Colombian food is heavy in meat and carbs and I find it generally uninteresting compared to other world cuisines. If you travel to the Caribbean coast, you will be able to find some delicious fish, and if you go to Wok or Osaki restaurants, you will enjoy the sushi (if you’re a fan); but the Colombian food itself is nothing to shout about, in my opinion.
7. The cost of living
Apart from rent and the cost of public transport and taxis, which are cheap compared to London, everything else is as expensive or more expensive than in London. Food (cereal – £5 for a big box), clothes, cosmetics (shampoo – £4 for a medium-sized bottle of Dove), flights, electronics.. Bogota is not a cheap city to live in.
If you are regularly having to travel across the city for work using public transport, which is often the case if you start working as an English teacher here unless you’re based at an institute or school, life is stressful and tiring, because the conditions on public transport are not good and the traffic is appalling during rush hour. If you’re not earning a good salary (say $2 million pesos or more per month) you will need to budget on food and rent, and won’t be able to save much for travelling around or going out. If you get sick and need to see a doctor, you might end up sitting in a hospital waiting room for a day (which is what happened to a friend of mine when she got a kidney infection). All of this can amount to a lot of stress, especially if you’re also feeling homesick and missing your friends and family back home; these are things to seriously consider before you move to Bogota.

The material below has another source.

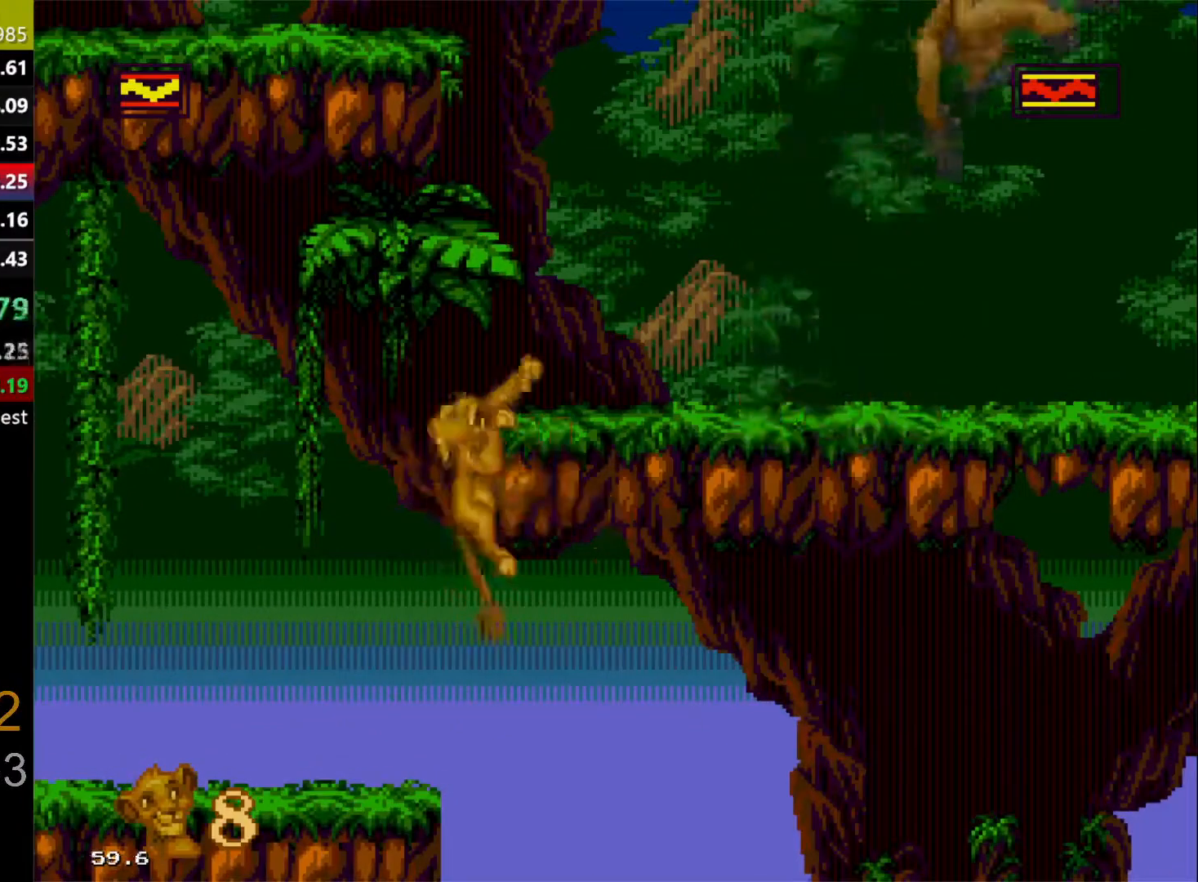
{"buttons": ["DPAD_RIGHT"], "events": [[117, "DPAD_UP", "up"]]}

Compared to London, the weather is actually good. It can be very changeable (sunny in the morning, heavy showers in the afternoon, cold in the evening) and you should always leave your place prepared for all types of weather (except snow). During the rainy season the weather can be just plain depressing, as it monsoons every afternoon and whether you have an umbrella and wellies or not, at least part of you will get soaked through – add this to the stress of taking public transport, the pollution, the impossibility of getting a taxi when it’s pissing down.. and this can be a pretty miserable situation! The good thing though is that you do get a fair amount of sunshine in comparison to the UK, and this does make a nice change.
Would I leave Bogota to live somewhere else if I could? Yes, I’m quite sure I would. I’m here because my partner lives here and has his work and family here. If he got a job somewhere else tomorrow, I would most likely jump at the possibility of living somewhere else! However, no place is without it’s problems; for now, we’re here and – in many ways – we’re enjoying a very decent quality of life.